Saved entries
****************

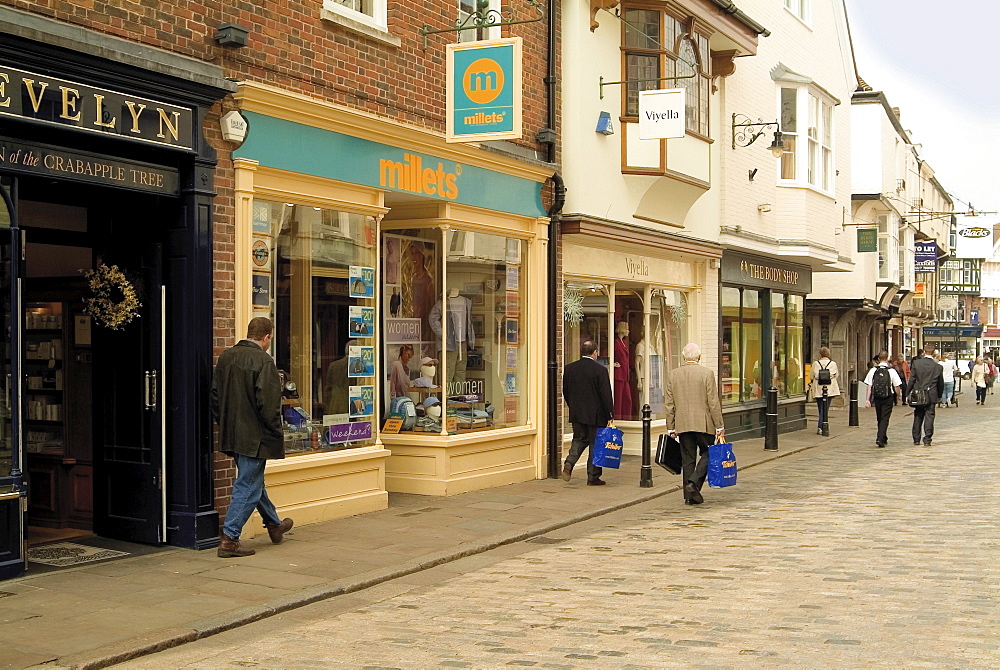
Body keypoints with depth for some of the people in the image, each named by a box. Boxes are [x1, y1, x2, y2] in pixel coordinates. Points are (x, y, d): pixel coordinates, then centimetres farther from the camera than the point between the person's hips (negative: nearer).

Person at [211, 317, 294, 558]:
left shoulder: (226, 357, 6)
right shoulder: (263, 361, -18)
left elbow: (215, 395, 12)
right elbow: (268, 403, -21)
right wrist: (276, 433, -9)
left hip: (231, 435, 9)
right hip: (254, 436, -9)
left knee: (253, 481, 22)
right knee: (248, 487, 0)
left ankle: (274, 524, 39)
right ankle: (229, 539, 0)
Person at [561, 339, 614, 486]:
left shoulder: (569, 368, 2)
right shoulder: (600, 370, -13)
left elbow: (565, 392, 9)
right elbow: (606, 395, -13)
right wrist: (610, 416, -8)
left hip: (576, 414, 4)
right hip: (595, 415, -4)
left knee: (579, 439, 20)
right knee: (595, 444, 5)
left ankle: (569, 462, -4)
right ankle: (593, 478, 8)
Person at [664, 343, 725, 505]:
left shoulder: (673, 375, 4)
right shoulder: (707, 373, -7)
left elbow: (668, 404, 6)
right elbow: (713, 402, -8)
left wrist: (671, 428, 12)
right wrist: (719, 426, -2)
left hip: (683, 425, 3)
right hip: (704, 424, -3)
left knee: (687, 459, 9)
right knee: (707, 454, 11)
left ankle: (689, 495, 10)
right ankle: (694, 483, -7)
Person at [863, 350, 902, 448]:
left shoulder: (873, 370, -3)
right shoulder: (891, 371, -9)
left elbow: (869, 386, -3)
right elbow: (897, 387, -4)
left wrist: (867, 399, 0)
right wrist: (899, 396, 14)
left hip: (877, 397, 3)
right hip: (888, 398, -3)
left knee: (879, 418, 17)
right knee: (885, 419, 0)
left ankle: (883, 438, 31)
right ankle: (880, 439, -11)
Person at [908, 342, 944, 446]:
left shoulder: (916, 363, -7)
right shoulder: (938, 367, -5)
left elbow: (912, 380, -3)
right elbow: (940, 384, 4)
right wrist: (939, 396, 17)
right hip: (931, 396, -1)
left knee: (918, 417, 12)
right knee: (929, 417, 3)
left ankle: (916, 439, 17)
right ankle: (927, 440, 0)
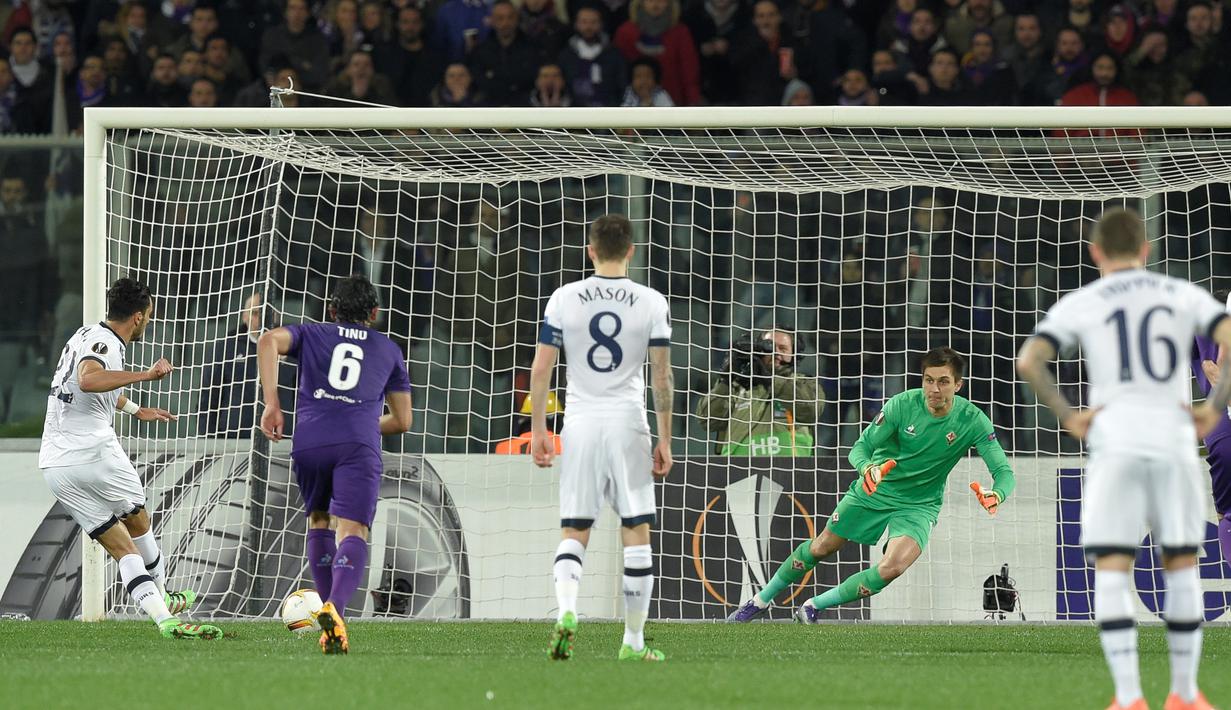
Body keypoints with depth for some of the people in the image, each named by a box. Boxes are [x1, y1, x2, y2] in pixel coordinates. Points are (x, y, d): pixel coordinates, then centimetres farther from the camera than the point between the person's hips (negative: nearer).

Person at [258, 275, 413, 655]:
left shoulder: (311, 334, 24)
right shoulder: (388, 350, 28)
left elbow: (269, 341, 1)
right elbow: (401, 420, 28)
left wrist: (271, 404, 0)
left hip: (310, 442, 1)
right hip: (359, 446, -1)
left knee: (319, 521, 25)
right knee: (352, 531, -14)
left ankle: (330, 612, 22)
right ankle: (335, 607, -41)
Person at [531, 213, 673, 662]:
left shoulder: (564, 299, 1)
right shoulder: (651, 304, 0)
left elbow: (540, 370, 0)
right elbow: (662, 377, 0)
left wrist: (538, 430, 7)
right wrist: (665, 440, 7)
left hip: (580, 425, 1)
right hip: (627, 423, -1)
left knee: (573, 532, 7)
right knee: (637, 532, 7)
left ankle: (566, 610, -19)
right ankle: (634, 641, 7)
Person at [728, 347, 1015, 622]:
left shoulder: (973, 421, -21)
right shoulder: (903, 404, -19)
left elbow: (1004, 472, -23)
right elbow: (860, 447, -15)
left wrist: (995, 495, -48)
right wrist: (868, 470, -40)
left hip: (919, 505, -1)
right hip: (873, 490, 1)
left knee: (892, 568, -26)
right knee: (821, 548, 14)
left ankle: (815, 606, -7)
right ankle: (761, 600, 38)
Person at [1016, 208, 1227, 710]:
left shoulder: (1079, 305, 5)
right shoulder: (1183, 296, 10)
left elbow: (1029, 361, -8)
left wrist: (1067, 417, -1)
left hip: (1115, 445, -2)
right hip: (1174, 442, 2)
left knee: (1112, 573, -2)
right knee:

****************

* TASK INSTRUCTIONS: Rewrite all the records with "Person at" replaced by "Subject at" everywhere and nothing else changed. Leave the pictures out of your answer.

* RESPONSE AREA:
Body keypoints with depth for some of the people in the image, each named by a box. Boxes are [x1, y1, x2, y2] in pixel coordinates. Points are (x, y, d): pixel coordinates, then centimetres farther from the camera than the point between the person's hips (negative: nearer).

Subject at [211, 317, 294, 558]:
left shoulder: (226, 357, 6)
right shoulder: (263, 361, -18)
left elbow: (215, 395, 12)
right elbow: (268, 403, -21)
right wrist: (276, 433, -9)
left hip: (231, 435, 9)
right hip: (254, 436, -9)
left knee: (253, 481, 22)
right knee: (248, 487, 0)
left ankle: (274, 524, 39)
right ankle: (229, 539, 0)
Subject at [561, 339, 614, 486]:
left shoulder: (569, 368, 2)
right shoulder: (600, 370, -13)
left elbow: (565, 392, 9)
right elbow: (606, 395, -13)
right wrist: (610, 416, -8)
left hip: (576, 414, 4)
right hip: (595, 415, -4)
left knee: (579, 439, 20)
right knee: (595, 444, 5)
left ankle: (569, 462, -4)
right ankle: (593, 478, 8)
Subject at [664, 343, 725, 505]:
left shoulder: (673, 375, 4)
right shoulder: (707, 373, -7)
left elbow: (668, 404, 6)
right elbow: (713, 402, -8)
left wrist: (671, 428, 12)
right wrist: (719, 426, -2)
left hip: (683, 425, 3)
right hip: (704, 424, -3)
left knee: (687, 459, 9)
right knee: (707, 454, 11)
left ankle: (689, 495, 10)
right ankle: (694, 483, -7)
Subject at [863, 350, 902, 448]:
left shoulder: (873, 370, -3)
right shoulder: (891, 371, -9)
left elbow: (869, 386, -3)
right elbow: (897, 387, -4)
left wrist: (867, 399, 0)
right wrist: (899, 396, 14)
left hip: (877, 397, 3)
right hip: (888, 398, -3)
left knee: (879, 418, 17)
right knee: (885, 419, 0)
left ankle: (883, 438, 31)
right ankle: (880, 439, -11)
Subject at [908, 342, 944, 446]:
left shoulder: (916, 363, -7)
right shoulder: (938, 367, -5)
left elbow: (912, 380, -3)
right elbow: (940, 384, 4)
right wrist: (939, 396, 17)
right hip: (931, 396, -1)
left knee: (918, 417, 12)
right knee: (929, 417, 3)
left ankle: (916, 439, 17)
right ankle: (927, 440, 0)
Body keypoints with depth for some of the people in the image, each named by a box. Boxes are [x1, y1, x2, y2] in pixel coordinates. Points are (x, y, d): pixel coordinates, then centimetres farther from the camera than the point between the person's hips (negative: nearer).

Subject at [258, 275, 413, 655]:
left shoulder: (311, 334, 24)
right shoulder: (388, 350, 28)
left elbow: (269, 341, 1)
right elbow: (401, 420, 28)
left wrist: (271, 404, 0)
left hip: (310, 442, 1)
right hip: (359, 446, -1)
left knee: (319, 521, 25)
right knee: (352, 531, -14)
left ankle: (330, 612, 22)
right ankle: (335, 607, -41)
Subject at [531, 213, 673, 662]:
left shoulder: (564, 299, 1)
right shoulder: (651, 304, 0)
left elbow: (540, 370, 0)
right elbow: (662, 377, 0)
left wrist: (538, 430, 7)
right wrist: (665, 440, 7)
left hip: (580, 425, 1)
right hip: (627, 423, -1)
left knee: (573, 532, 7)
right knee: (637, 532, 7)
left ankle: (566, 610, -19)
right ankle: (634, 641, 7)
Subject at [728, 347, 1015, 622]:
left shoulder: (973, 421, -21)
right shoulder: (903, 404, -19)
left elbow: (1004, 472, -23)
right elbow: (860, 447, -15)
left wrist: (995, 495, -48)
right wrist: (868, 470, -40)
left hip: (919, 505, -1)
right hip: (873, 490, 1)
left knee: (892, 568, -26)
right knee: (821, 548, 14)
left ankle: (815, 606, -7)
right ankle: (761, 600, 38)
Subject at [1016, 208, 1227, 710]:
left shoulder: (1079, 305, 5)
right shoulder: (1183, 296, 10)
left elbow: (1029, 361, -8)
left wrist: (1067, 417, -1)
left hip: (1115, 445, -2)
right hip: (1174, 442, 2)
left knee: (1112, 573, -2)
right knee:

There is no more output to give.